Anti-China, destabilizing forces and radical localists used the HKSAR's electoral platforms and the deliberation platforms of the LegCo and the District Councils, or their position as public servants, to blatantly carry out anti-China and destabilizing activities, Wang said.
Necessary measures must be taken to improve the electoral system and remove existing institutional risks to ensure Hong Kong is administered by Hong Kong people with patriots as the main body, he said.
The decision received widespread support.
According to a survey conducted by the think-tank Bauhinia Institute, more than 80 percent of local people recognize the necessity of upholding the "patriots administering Hong Kong" principle and nearly 70 percent support the central authorities in improving Hong Kong's electoral system and closing institutional loopholes.
Over the past weekend, Muk and his friends set up an opinion poll station in Wan Chai and were overwhelmed by the numbers of people flocking to express their support. "More than 200 passersby stopped and signed their names in support of the NPC decision within one hour," he said.
When the NPC session concludes on Thursday, the national legislature is expected to officially make the decision on improving the HKSAR's electoral system and authorize its Standing Committee to amend Annex I and Annex II to the Basic Law of the HKSAR in accordance with the decision.
After the amendment at the state level is completed, the HKSAR will amend relevant local laws accordingly.

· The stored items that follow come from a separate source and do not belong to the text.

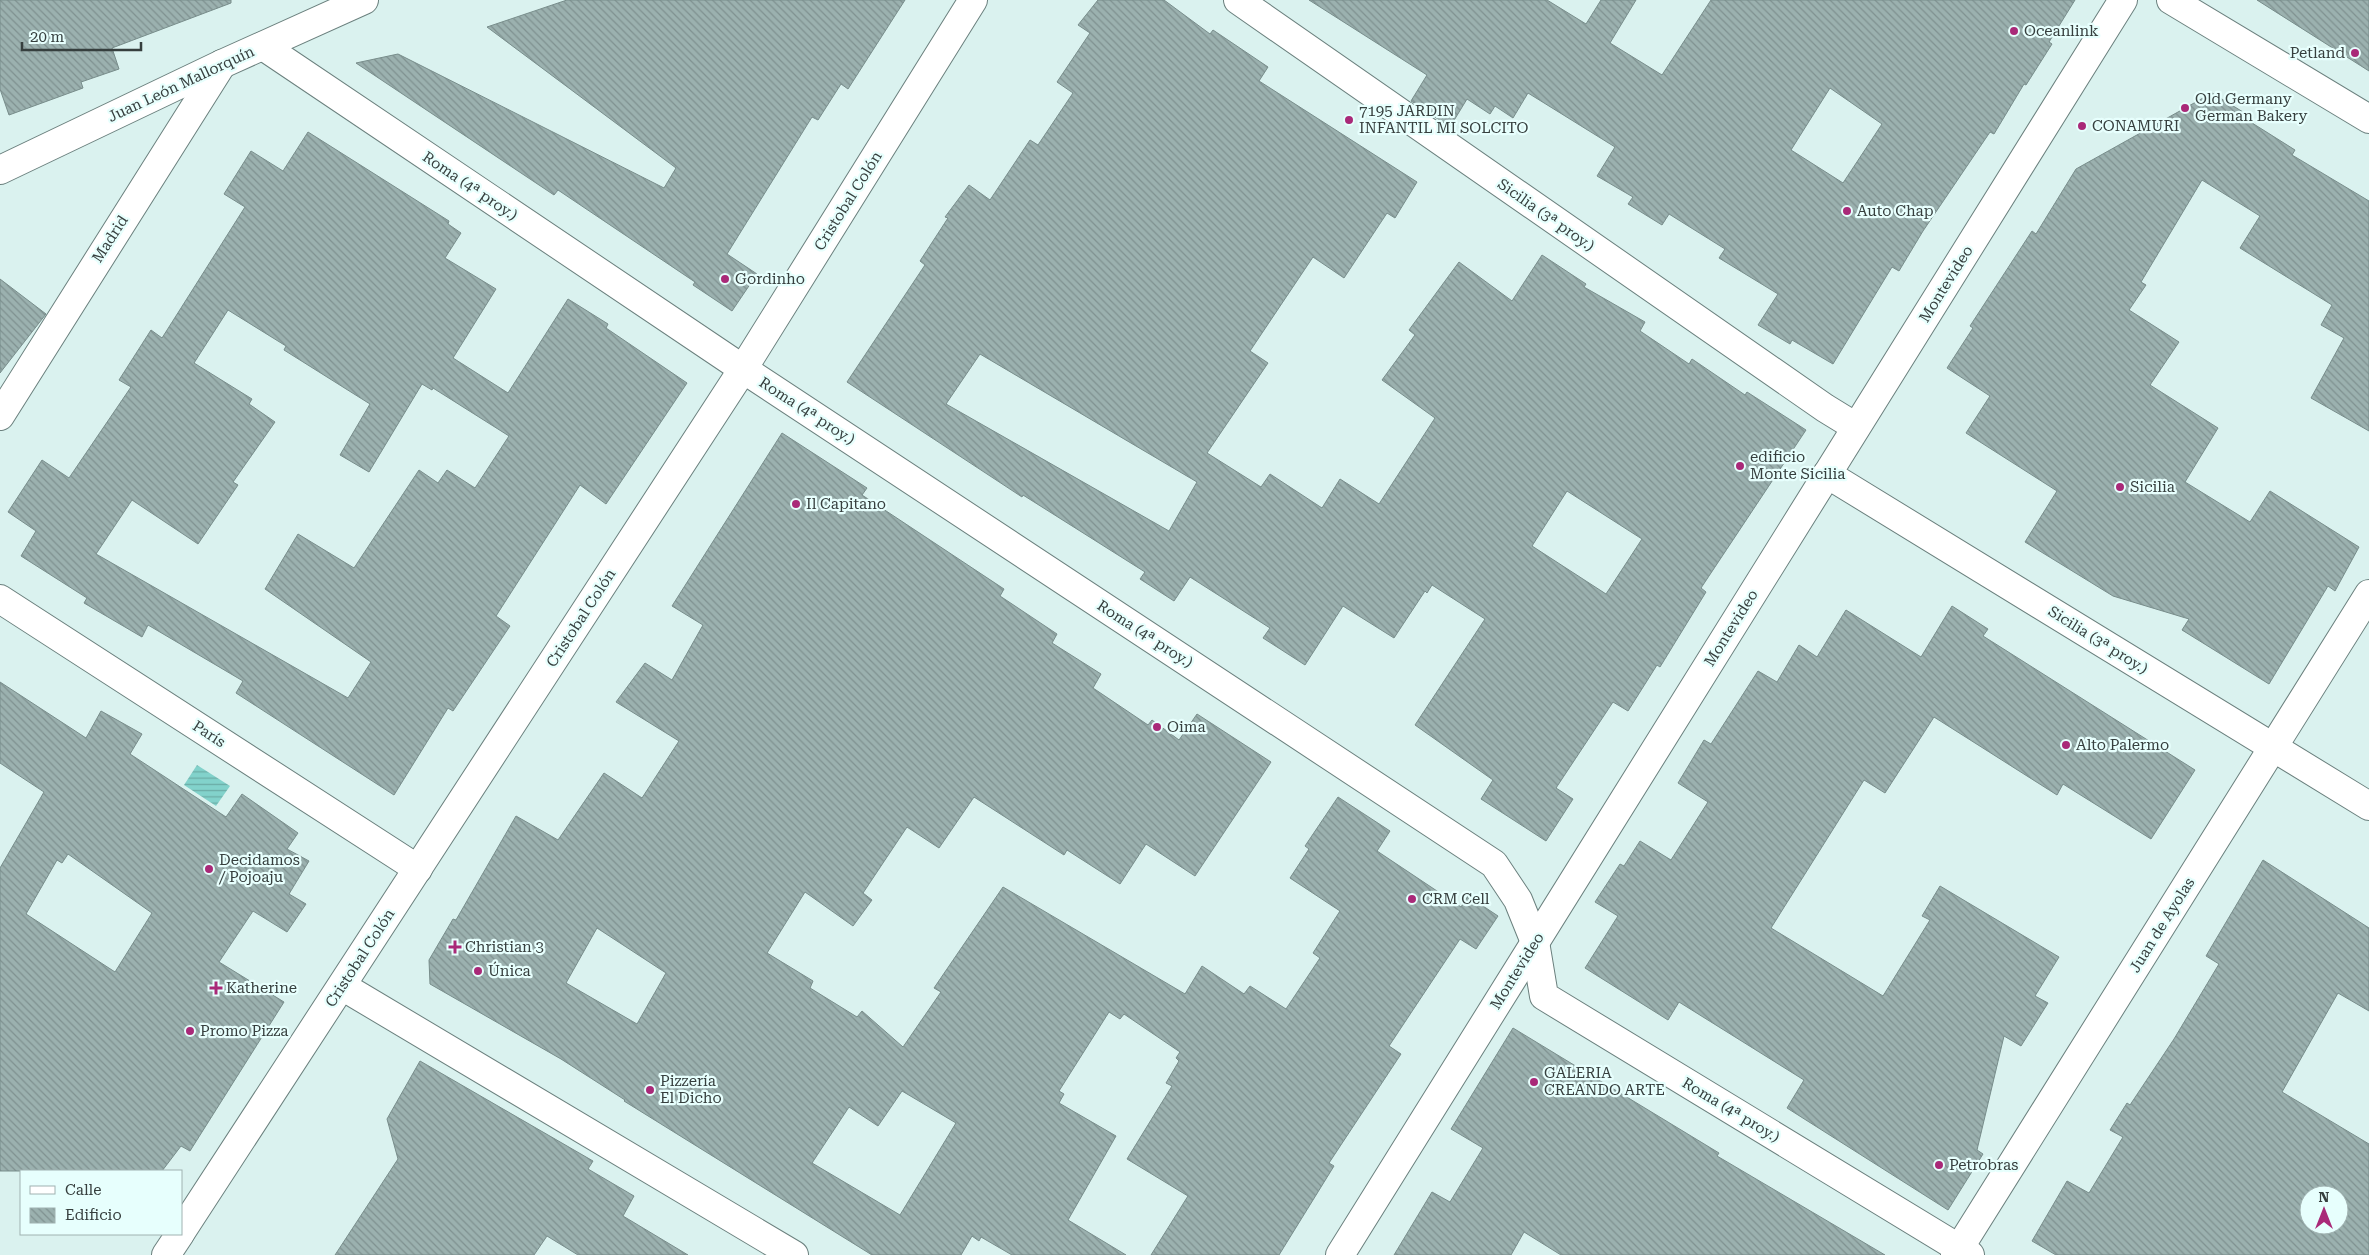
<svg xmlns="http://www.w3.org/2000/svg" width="2369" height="1255" font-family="'Roboto Serif',serif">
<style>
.water{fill:url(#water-rules)}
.building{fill:url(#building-back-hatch);stroke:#788d8b;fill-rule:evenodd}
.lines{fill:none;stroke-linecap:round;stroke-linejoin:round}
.minor-casing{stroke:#6b807e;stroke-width:30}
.major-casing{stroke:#6b807e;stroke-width:30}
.minor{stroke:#fff;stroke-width:28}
.major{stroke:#fff;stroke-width:28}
.poi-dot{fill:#a92978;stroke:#e7fffd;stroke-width:2}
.labels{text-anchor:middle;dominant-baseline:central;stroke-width:4.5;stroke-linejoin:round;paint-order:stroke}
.poi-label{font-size:15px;fill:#363f3e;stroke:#e7fffd;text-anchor:start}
.street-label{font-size:15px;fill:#363f3e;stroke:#e7fffd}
</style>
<defs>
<pattern id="water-rules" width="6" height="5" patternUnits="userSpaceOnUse" patternTransform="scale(1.25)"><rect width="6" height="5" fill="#82d2cb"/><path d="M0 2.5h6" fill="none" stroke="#6baca6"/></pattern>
<pattern id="building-back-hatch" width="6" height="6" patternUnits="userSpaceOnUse" patternTransform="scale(1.25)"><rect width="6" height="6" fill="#9bb1af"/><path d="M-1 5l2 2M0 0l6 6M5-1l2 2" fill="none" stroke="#7f9190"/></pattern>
</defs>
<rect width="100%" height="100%" fill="#daf2ef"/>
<polygon class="water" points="197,765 230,786 216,806 184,785"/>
<g class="building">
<polygon points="0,0 231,0 231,3 112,48 119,69 81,82 83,88 9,115 0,89"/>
<polygon points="567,0 905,0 848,89 841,84 818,120 812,117 727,254 757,274 732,311 693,285 695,282 558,190 554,195 356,63 398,54 664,188 676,168 487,27"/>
<path d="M1098,0H1164L1210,34L1213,30L1268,67L1259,81L1417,182L1395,218L1387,213L1344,278L1313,257L1250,351L1268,363L1207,453L1261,487L1270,474L1322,508L1340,479L1379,504L1435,418L1382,380L1415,335L1409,330L1459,262L1512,301L1542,255L1586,284L1584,287L1645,322L1640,331L1689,364L1692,359L1745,395L1747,392L1806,430L1701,588L1706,592L1660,667L1657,665L1628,711L1613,702L1556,788L1573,799L1546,841L1481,799L1493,780L1415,725L1485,619L1432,585L1427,593L1425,591L1394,638L1343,606L1305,665L1263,638L1270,628L1190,577L1174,601L1140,579L1145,572L1023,495L1022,497L847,382L925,265L920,261L948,218L945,217L969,185L990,200L1030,140L1038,145L1073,93L1057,82L1090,33L1078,25ZM980,354L1197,482L1169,531L946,404ZM1567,491L1642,539L1606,594L1532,546Z"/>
<path d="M1309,0H1547L1586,24L1601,0H1636L1610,43L1662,75L1711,0H2075L2049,42L2052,44L2026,85L2024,84L1994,134L1990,132L1923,231L1899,271L1892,267L1833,364L1792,340L1790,344L1758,325L1778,294L1719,258L1725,249L1669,214L1662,225L1628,204L1633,197L1597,176L1615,147L1528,93L1513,118L1495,106L1490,114L1467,99L1450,127L1411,101L1427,75ZM1830,88L1882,124L1843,183L1791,150Z"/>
<polygon points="2257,0 2369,0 2369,71"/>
<polygon points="2212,93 2243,112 2241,116 2295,150 2292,155 2369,201 2369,431 2311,398 2344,338 2321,325 2332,305 2240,248 2260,216 2202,180 2141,282 2146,285 2129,310 2179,342 2150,385 2218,428 2185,482 2250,522 2270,491 2359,547 2335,591 2328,586 2269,684 2182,630 2189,619 2113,596 2025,542 2057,491 1966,433 1990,396 1947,368 1973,328 1970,326 2032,231 2036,234 2076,169"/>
<path d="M308,132L449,221L448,224L461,233L445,258L496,289L453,358L508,393L568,299L608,324L606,328L687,383L606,504L580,485L496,616L510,626L453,711L448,708L394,795L236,693L243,681L148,625L142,637L84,603L87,598L21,556L36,531L8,512L42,460L69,478L131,387L119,380L151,330L162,338L245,207L224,194L251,151L283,171ZM228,310L286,346L284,350L370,404L340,455L369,472L422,384L432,390L433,388L509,436L475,488L447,470L438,483L419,470L354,568L298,534L265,589L371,662L348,698L96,554L132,500L198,544L238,485L233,482L275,422L249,404L252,399L194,363Z"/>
<polygon points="0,279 46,314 0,373"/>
<path d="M782,433L867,488L862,495L1004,589L1000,596L1057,634L1052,643L1101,674L1093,688L1148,725L1152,720L1179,740L1197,714L1271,762L1195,876L1146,844L1120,884L1067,850L1064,855L974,797L939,848L907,827L863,893L872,900L853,926L805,892L767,953L813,981L810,988L857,1017L862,1011L903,1047L941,992L934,988L1003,887L1185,994L1202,966L1244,994L1250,986L1286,1009L1320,958L1313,953L1340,911L1290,878L1309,849L1305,846L1338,797L1390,831L1377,851L1461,907L1468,896L1498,916L1476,949L1460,939L1389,1046L1401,1054L1329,1163L1334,1166L1279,1255H1151L1188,1196L1127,1159L1172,1086L1166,1083L1179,1061L1176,1058L1180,1052L1124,1014L1120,1019L1109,1012L1059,1091L1064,1094L1059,1103L1116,1136L1068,1220L1126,1255H1012L981,1237L979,1241L972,1236L961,1255H872L624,1101L625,1100L561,1059L430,984L429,960L453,919L456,920L516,816L558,840L604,773L642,798L679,741L616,702L645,663L672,680L703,625L672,606ZM597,928L666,973L637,1024L566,983ZM902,1091L956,1123L900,1215L812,1163L849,1107L878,1126Z"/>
<polygon points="1952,606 1988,629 1983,636 2195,770 2151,839 2063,784 2057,795 1934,717 1885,793 1864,780 1771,928 1883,996 1930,920 1922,916 1940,886 2059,957 2035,996 2048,1003 2021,1046 2004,1036 1977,1150 1983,1154 1948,1210 1787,1108 1804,1080 1679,1002 1668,1020 1585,968 1618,916 1595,902 1620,864 1624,866 1640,841 1671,860 1708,802 1678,783 1704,740 1711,744 1758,671 1777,682 1799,645 1817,657 1846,610 1921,657"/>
<path d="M0,682L86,738L101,711L142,734L130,754L226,817L242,794L298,833L287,849L309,861L289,894L306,904L287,932L253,911L219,962L284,1002L190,1151L181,1146L162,1171H0V868L44,792L0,763ZM68,854L152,913L115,972L26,914L57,860L62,863Z"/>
<path d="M2263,860L2369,928V1011L2338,993L2282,1092L2369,1144V1255H2056L2032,1241L2067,1181L2089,1193L2123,1137L2110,1130L2127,1103L2130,1105L2174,1039L2219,964L2206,956ZM2309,1195H2339V1225H2309Z"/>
<polygon points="1513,1028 1719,1153 1717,1156 1885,1255 1561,1255 1524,1232 1511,1255 1394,1255 1432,1192 1450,1202 1483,1148 1451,1129"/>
<polygon points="420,1061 593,1161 588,1169 634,1196 623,1216 688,1255 578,1255 547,1236 534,1255 335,1255 398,1159 387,1119"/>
</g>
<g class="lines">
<g class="minor-casing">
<g id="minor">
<polyline points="1238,0 1825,408 1856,427"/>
<polyline points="2171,0 2369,119"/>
<polyline points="263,46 743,369 1494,864 1518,900 1535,942 1544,996 1970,1255"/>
<polyline points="0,170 222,64 364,0"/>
<polyline points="0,416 222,64"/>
<polyline points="1827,474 2369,806"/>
<polyline points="0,599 418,869"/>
<polyline points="1955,1255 2369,594"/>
</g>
</g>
<g class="major-casing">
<g id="major">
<polyline points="342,986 794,1255"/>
<polyline points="181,1232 743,369 973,0"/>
<polyline points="166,1255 180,1234"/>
<polyline points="1340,1255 2123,0"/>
</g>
</g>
<use href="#minor" class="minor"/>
<use href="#major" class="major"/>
</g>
<g class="poi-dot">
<circle cx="2014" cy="31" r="5"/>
<circle cx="2355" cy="53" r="5"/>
<circle cx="2185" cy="108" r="5"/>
<circle cx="1349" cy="120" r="5"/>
<circle cx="2082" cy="126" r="5"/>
<circle cx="1847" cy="211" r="5"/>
<circle cx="725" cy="279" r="5"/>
<circle cx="1740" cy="466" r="5"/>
<circle cx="2120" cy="487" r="5"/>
<circle cx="796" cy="504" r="5"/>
<circle cx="1157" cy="727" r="5"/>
<circle cx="2066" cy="745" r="5"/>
<circle cx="209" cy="869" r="5"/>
<circle cx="1412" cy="899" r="5"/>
<path d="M452.5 939.5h5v5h5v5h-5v5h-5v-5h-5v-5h5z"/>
<circle cx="478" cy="971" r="5"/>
<path d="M213.5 980.5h5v5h5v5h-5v5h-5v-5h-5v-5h5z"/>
<circle cx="190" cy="1031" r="5"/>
<circle cx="1534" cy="1082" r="5"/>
<circle cx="650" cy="1090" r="5"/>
<circle cx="1939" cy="1165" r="5"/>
</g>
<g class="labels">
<g class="poi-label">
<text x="2024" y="31">Oceanlink</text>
<text x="2345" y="53" text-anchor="end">Petland</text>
<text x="2195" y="99">Old Germany<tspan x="2195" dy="17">German Bakery</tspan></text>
<text x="1359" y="111">7195 JARDIN<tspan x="1359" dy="17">INFANTIL MI SOLCITO</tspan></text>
<text x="2092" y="126">CONAMURI</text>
<text x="1857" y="211">Auto Chap</text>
<text x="735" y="279">Gordinho</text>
<text x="1750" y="457">edificio<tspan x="1750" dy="17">Monte Sicilia</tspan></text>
<text x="2130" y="487">Sicilia</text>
<text x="806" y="504">Il Capitano</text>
<text x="1167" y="727">Oima</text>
<text x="2076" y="745">Alto Palermo</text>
<text x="219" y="860">Decidamos<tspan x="219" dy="17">/ Pojoaju</tspan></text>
<text x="1422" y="899">CRM Cell</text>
<text x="465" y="947">Christian 3</text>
<text x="488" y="971">Única</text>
<text x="226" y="988">Katherine</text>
<text x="200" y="1031">Promo Pizza</text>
<text x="1544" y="1073">GALERIA<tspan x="1544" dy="17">CREANDO ARTE</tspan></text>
<text x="660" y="1081">Pizzería<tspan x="660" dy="17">El Dicho</tspan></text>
<text x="1949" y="1165">Petrobras</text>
</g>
<g class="street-label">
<text transform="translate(181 84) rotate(-25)">Juan León Mallorquín</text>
<text transform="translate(470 186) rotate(34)">Roma (4ª proy.)</text>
<text transform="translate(848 201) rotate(-58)">Cristobal Colón</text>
<text transform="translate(1546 215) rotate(35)">Sicilia (3ª proy.)</text>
<text transform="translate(110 239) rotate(-57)">Madrid</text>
<text transform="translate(1946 284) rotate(-58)">Montevideo</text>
<text transform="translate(807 411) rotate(33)">Roma (4ª proy.)</text>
<text transform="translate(581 618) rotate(-57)">Cristobal Colón</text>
<text transform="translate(1731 628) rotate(-58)">Montevideo</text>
<text transform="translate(1145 634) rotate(33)">Roma (4ª proy.)</text>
<text transform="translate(2098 640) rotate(32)">Sicilia (3ª proy.)</text>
<text transform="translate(209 734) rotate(33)">París</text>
<text transform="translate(2162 925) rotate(-58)">Juan de Ayolas</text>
<text transform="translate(360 958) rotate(-57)">Cristobal Colón</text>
<text transform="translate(1517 971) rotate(-58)">Montevideo</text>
<text transform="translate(1731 1110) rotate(31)">Roma (4ª proy.)</text>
</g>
</g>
<rect x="20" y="1170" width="162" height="65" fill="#e7fffd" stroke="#a0b2b1"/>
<rect x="30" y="1186" width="25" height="8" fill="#ffffff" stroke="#a0b2b1"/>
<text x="65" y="1195" font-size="15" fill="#363f3e">Calle</text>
<rect x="30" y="1208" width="25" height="15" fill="url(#building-back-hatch)" stroke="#a0b2b1"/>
<text x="65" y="1220" font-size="15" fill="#363f3e">Edificio</text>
<g transform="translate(2324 1210)"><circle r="24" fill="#e7fffd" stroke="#a0b2b1"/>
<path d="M0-4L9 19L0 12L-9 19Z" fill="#a92978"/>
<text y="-8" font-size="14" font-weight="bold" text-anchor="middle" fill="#363f3e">N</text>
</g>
<path d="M22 42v8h119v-8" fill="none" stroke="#363f3e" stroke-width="2.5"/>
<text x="30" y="42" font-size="15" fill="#363f3e" stroke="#e7fffd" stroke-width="4" paint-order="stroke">20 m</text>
</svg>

Various sectors in Hong Kong have agreed that the improvement in the electoral system will enable Hong Kong to right the wrongs and usher in a new, brighter phase.
Lau Siu-kai, vice president of the Chinese Association of Hong Kong and Macao Studies, said Hong Kong society will be allowed to refocus on economic development and promote the steady and sustained implementation of "one country, two systems."
As violent incidents and the epidemic dealt a one-two punch to Hong Kong's businesses, an improved electoral system will help the LegCo resume normal operation and the HKSAR government carry out policies to improve people's livelihoods, Lo Kam-yam, president of the Hong Kong Commerce and Industry Associations, said.
After that, a sound business environment will be restored and residents will, once again, be able to lead a stable life, Lo said.